§ **Work to be completed**
Every line of the records below that holds the word "pluies" belongs in the answer.

■ ■ ■

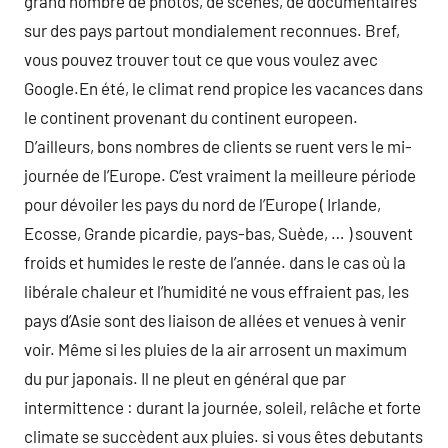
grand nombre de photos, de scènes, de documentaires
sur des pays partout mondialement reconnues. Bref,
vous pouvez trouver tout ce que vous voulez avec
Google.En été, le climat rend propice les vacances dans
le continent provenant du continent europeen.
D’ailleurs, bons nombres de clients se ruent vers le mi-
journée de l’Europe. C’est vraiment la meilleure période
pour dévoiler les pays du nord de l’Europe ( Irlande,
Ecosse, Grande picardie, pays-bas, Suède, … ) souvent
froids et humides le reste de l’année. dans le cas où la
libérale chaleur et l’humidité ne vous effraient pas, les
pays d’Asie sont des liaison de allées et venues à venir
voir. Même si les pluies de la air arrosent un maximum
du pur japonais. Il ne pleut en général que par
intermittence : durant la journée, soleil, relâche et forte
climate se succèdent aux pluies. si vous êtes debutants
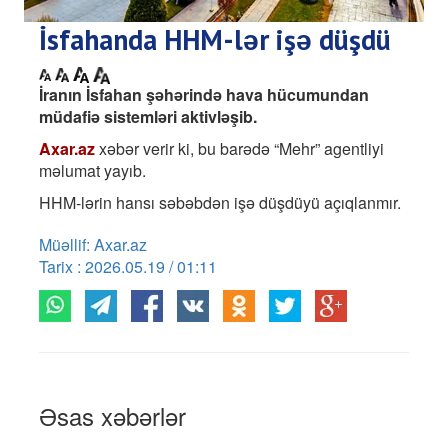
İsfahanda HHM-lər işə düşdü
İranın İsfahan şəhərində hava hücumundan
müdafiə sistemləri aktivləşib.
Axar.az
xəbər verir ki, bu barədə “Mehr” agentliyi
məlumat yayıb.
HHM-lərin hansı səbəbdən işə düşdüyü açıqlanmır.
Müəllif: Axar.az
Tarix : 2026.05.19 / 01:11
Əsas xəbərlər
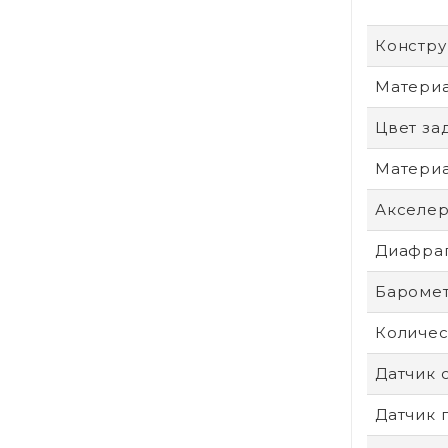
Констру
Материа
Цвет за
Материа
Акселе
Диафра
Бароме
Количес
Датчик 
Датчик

■ ■ ■

§ **The answer**
voir. Même si les pluies de la air arrosent un maximum
climate se succèdent aux pluies. si vous êtes debutants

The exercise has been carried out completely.